Have you been thinking about travelling to Iceland but still on the fence? Need a little bit of convincing before pulling the trigger on that flight ticket? Worried Iceland is just an icy wasteland that’s way too cold? Well don’t worry, we pulled out 10 photos from our photo library that we think will definitely make you drop what you‘re doing and book a flight there like, right now!
1. Mount Vestrahorn Bathed in Auroras
I mean, just look at this. How can you resist the chance of seeing this light show? This amazing photo of the aurora borealis was snapped at Vestrahorn which is located in east-Iceland, not far from the town of Höfn. Vestrahorn is a 454-meter high mountain that towers over the area of Horn. The mountain is one of Iceland’s few gabbro rock mountains.
2. Jokulsarlon in the Twilight
Are you convinced yet? Jokulsarlon glacier lagoon is without a doubt the best known, and the largest, of a number of glacial lakes that can be found in Iceland. Jokulsarlon is situated at the south end of the glacier of Vatnajokull, right between the Skaftafell preservation area in Vatnajokull National Park and Hofn. The lagoon’s size is increasing, since the glacier is constantly receding. It is also the deepest lake in Iceland, with latest measurements showing a depth of almost 300m.
According to Icelandic folklore the amazing monolith of Hvítserkur is a troll that was caught by the sunlight and turned to stone. The name means white shirt in Icelandic. The foundations of Hvítserkur were slowly breaking away, but a few years ago they were reinforced with concrete to preserve the rock.
4. Strokkur Spouting at Geysir Geothermal Area
This one must seal the deal for you. Strokkur (the churn) is the most energetic spouting spring in Iceland today. It spouts relatively regularly, every few minutes, sometimes reaching a height of about 40 m, but generally less than 10-20 m. Geysir and Strokkur are a part of the Golden Circle tour, the most popular tourist route in Iceland.
Gunnuhver is a mudpool located in the Reykjanes Peninsula, south of Keflavik international airport. It is named after the female ghost Gunna, which is said to have been tricked by a priest to fall into the pool, about 400 years ago.
6. Icelandic Horses Grazing in the Sun
All right, the Icelandic horse. The fuzzy steeds that melt every traveller's heart when they stop to greet them. Icelandic horses are found all over Iceland, often lazily grazing in the fields or running majestically in a herd. The Icelandic horse is well known for being the only breed that has five gaits. The breed is also characteristically known as being a bit smaller and stockier than other horse breeds. But don’t call them ponies to an Icelander’s face if you’re not ready to be schooled in how they are not ponies!

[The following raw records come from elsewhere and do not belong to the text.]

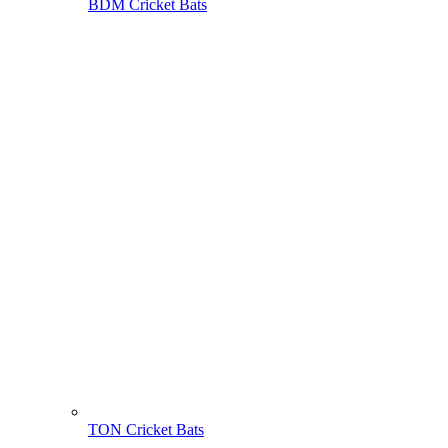
BDM Cricket Bats
TON Cricket Bats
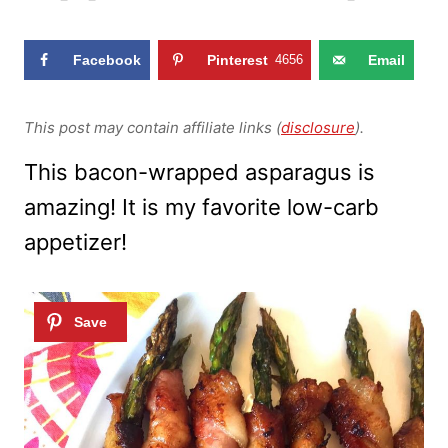
Facebook
Pinterest
4656
Email
This post may contain affiliate links (
disclosure
).
This bacon-wrapped asparagus is
amazing! It is my favorite low-carb
appetizer!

7. Glacier Tunnel in Langjokull
When in Iceland, you’ll get an unmissable opportunity to see the majestic world inside the heart of Langjokull glacier with your own eyes and explore 2500 years of ice sculpting by the hand of nature. A monster truck will transport you up to the entrance of the tunnel, which is situated at 1200m above sea level.
8. Kerid Volcanic Crater
It was first thought that Kerið was formed by a huge volcanic explosion a long time ago, as is usual for volcanic craters. However, research findings now tell us that the crater was probably a cone volcano which erupted and emptied its magma reserve. The cone then collapsed into the magma chamber and created the magnificent crater lake, which is bordered by distinct, strongly coloured, red volcanic rock.
9. Laugavegur Hiking Route
The Laugavegur hiking trail is renowned worldwide for its extreme diversity and stark naturaly beauty. The trek starts in Landmannalaugar, a geothermal rainbow coloured wonderland in the Icelandic highlands. From there the trail winds through deserts, plains and gorges, before ending in a lush birch forest in the valley of Thorsmork. The trek takes about five days, but if you’re in a hurry you can also do it in less than that.
10. Behind Seljalandsfoss Waterfall
Seljalandsfoss is a very photogenic waterfall that plunges from ancient sea cliffs down over 60 m to a shallow pool at the bottom. It is possible to take a walk behind the waterfall and enjoy the beautiful scenery from there, an easy and popular activity for those who visit the waterfall. The water comes from the infamous volcano and glacier Eyjafjallajökull, which erupted in 2010.
So.. Have you booked that ticket yet?